Problem – Lay out the listing below as a Markdown table with two columns, Row and Text. Number the rows in order, skip blank lines, and leave out the picture lines.

START Data shown

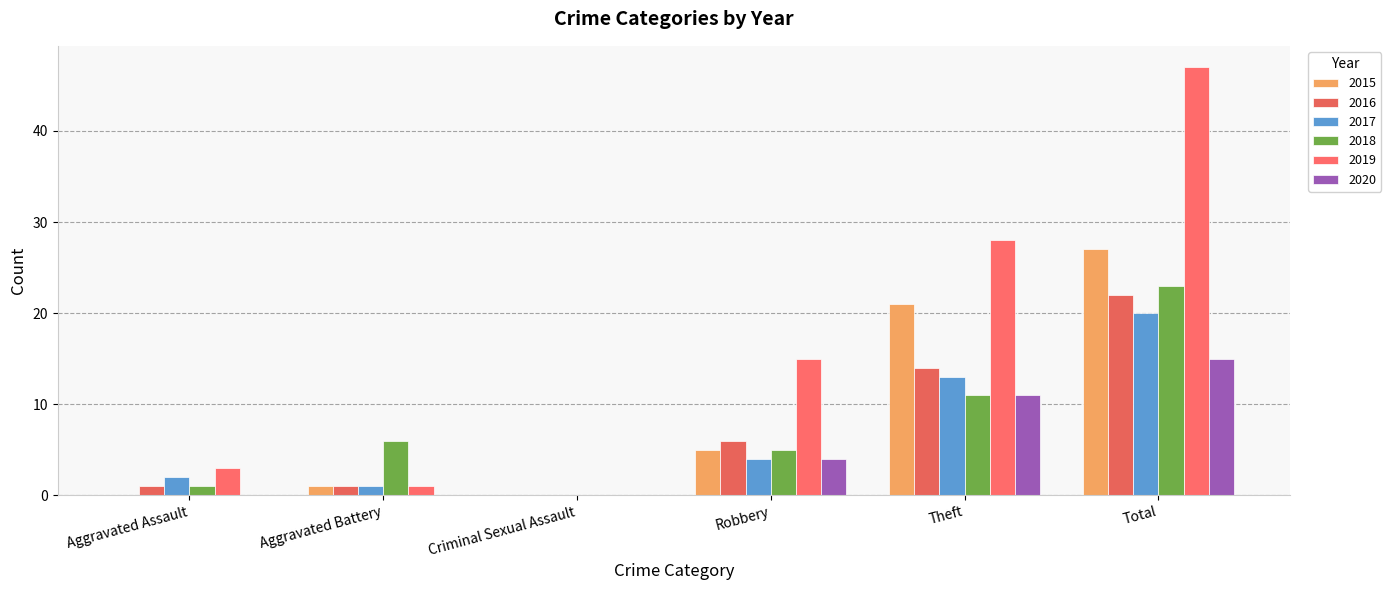

Count the number of data series in this chart.

6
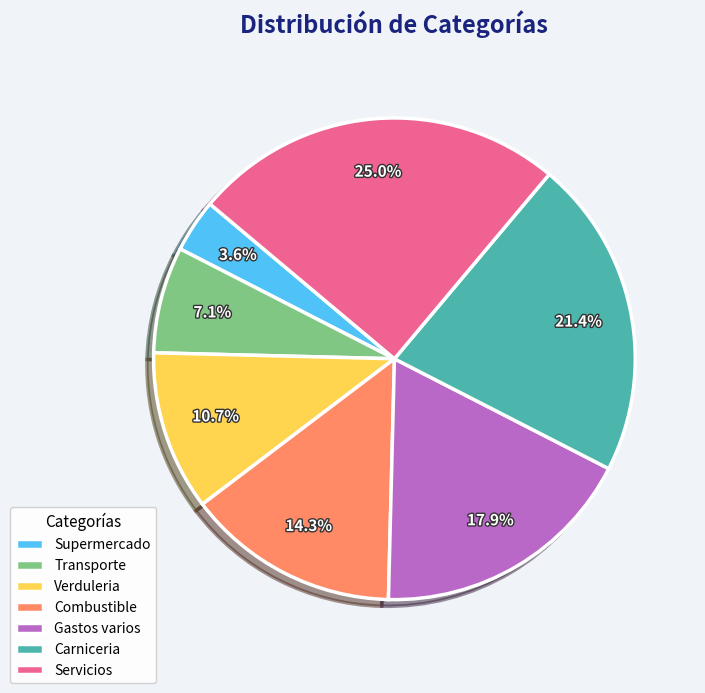

Is it true that Verduleria is 20% of the pie?

False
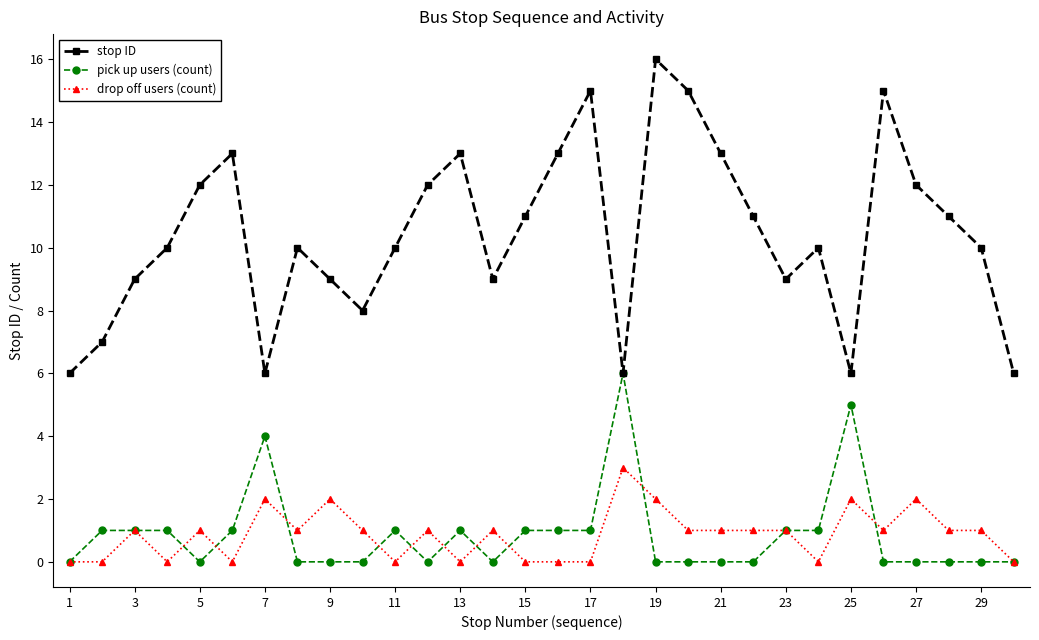

Rank the series by their maximum value, from highest to lowest.

stop ID, pick up users (count), drop off users (count)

END Data shown

Finished exercise –
| Row | Text |
|---|---|
| 1 | Count the number of data series in this chart. |
| 2 | 6 |
| 3 | Is it true that Verduleria is 20% of the pie? |
| 4 | False |
| 5 | Rank the series by their maximum value, from highest to lowest. |
| 6 | stop ID, pick up users (count), drop off users (count) |